+++ MATERIAL TO PROCESS

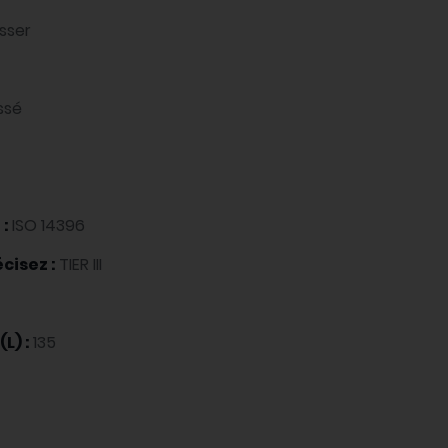
sser
ssé
 :
ISO 14396
cisez :
TIER III
L) :
135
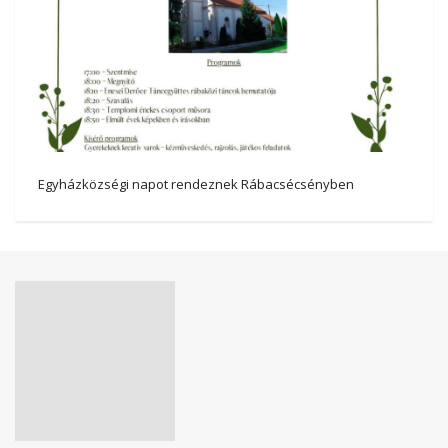
Egyházközségi napot rendeznek Rábacsécsényben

++++++

- [TO-DO ITEM] Every entry, word for word, should be given again; the pictures are not part of the copy.

- [SOLUTION BELOW]
sser
ssé
 :
ISO 14396
cisez :
TIER III
L) :
135
Egyházközségi napot rendeznek Rábacsécsényben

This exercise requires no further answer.